In a quiet corner of Emory University's Winship Cancer Institute, researchers are chasing a big goal: blasting childhood leukemia without putting young patients through the wringer of traditional chemotherapy.
The team reports that a new targeted therapy has shown encouraging results in early lab work. In mouse models, the experimental agent extended survival and appeared to avoid many of the collateral hits to healthy tissue that standard chemotherapy is known for. Lab leaders say the idea is simple to describe and hard to pull off: cure more kids and leave survivors with fewer lifelong scars from treatment.
As reported by CBS Atlanta, Dr. Waitman Aumann of Winship describes chemotherapy as a treatment that "destroys all rapidly dividing cells" and contrasts it with the lab's new agent, which he frames as a "lock-and-key" strategy that goes after the specific biology driving the leukemia. Undergraduate researcher Declan Foley, who is working in Aumann's lab on a St. Baldrick's Foundation Summer Fellows grant, told the outlet that this more precise approach could mean "fewer side effects such as muscle aches, nausea and losing your hair." The work is still in the preclinical stage, with the group hoping to reach phase 1 testing in the next few years if the data keep trending in the right direction.
How the therapy performed in mice
Conference materials flesh out the early evidence. A 2025 Blood/ASH abstract, listed on J-GLOBAL, by Aumann and colleagues reports that treating leukemia-bearing mice with an EYA2 inhibitor known as LG1-34 prolonged survival by about 10 days in transplant models and reduced leukemia-cell proliferation in vitro. Related abstracts in Pediatric Blood & Cancer describe complementary compounds that slow growth in CALM-AF10 and T-ALL models. Taken together, the researchers say, the findings support pushing this line of work toward human studies.

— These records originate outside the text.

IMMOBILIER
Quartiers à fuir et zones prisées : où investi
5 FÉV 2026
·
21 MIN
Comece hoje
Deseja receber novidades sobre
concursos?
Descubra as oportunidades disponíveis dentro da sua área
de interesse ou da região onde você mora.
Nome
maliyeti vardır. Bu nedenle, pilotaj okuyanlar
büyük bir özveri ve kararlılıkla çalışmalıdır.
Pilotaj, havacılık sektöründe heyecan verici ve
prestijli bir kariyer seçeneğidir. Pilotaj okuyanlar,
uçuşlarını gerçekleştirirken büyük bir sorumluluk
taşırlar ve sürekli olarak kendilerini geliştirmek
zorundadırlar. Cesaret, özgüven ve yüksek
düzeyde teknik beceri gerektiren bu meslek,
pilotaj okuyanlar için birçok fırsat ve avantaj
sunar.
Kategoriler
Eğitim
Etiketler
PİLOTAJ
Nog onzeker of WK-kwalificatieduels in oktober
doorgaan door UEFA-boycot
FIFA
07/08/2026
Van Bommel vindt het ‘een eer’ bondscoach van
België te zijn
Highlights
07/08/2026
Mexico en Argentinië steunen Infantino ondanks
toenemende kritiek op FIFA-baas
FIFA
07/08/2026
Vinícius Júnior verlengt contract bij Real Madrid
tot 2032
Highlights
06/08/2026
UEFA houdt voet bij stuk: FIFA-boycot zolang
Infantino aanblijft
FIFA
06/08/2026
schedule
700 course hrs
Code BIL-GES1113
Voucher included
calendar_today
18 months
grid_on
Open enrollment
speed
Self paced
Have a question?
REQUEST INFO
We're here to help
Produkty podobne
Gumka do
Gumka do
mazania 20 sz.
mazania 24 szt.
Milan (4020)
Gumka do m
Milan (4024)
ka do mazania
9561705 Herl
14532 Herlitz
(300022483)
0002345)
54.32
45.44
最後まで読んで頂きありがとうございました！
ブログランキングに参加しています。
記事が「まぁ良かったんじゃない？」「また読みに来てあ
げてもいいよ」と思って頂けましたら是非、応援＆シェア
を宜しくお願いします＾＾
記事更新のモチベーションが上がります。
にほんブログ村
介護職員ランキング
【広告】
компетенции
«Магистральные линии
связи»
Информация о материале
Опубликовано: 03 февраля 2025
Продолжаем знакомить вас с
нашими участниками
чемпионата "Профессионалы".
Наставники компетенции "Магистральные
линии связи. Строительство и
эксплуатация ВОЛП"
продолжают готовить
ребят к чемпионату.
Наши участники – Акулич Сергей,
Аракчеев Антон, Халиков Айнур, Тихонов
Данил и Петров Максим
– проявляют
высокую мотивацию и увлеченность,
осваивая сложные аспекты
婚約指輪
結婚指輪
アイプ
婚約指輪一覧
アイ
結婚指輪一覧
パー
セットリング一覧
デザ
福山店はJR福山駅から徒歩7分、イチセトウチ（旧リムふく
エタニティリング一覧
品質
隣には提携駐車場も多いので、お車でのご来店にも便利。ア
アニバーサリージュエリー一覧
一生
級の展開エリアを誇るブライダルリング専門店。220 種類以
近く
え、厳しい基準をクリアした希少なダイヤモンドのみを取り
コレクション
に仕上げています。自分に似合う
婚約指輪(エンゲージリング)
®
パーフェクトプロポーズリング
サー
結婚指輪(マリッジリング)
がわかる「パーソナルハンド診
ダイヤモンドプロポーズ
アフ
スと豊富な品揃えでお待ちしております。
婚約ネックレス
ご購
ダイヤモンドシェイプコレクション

What targeted therapy could mean for survivors
Targeted drugs look for specific molecular weaknesses in cancer cells so they can hit the disease harder than the rest of the body - a particularly big deal for kids whose organs and bones are still developing. According to SEER data from the National Cancer Institute, the five-year relative survival rate for childhood leukemia is about 86.7%. That success, however, often comes with a long list of late effects from treatment, including issues with growth, fertility and other chronic health problems. The hope is that smarter, more focused therapies can keep the survival gains while dialing down those long-term costs.
For a broader overview of how targeted drugs stack up against traditional chemo in pediatric leukemia care, the American Cancer Society outlines current options and how they fit into treatment plans.
Next steps and local support
The Emory group says it needs more data on safety and dosing before bringing the therapy to patients, and that means more painstaking lab work before any child is enrolled in a trial. Researchers remain cautiously optimistic about starting a phase 1 study within a few years if future results stay consistent, according to CBS Atlanta. Winship already operates early-phase and translational studies and has the clinical infrastructure to support first-in-human research, based on its clinical trials listings.
Behind the scenes, early grants and fellowships - including support from organizations such as the St. Baldrick's Foundation - have helped keep the preclinical program moving. For now, the payoff is still on the horizon, but the Atlanta team is clearly betting that a more precise strike on leukemia could change what survival looks like for the next generation of kids who face the disease.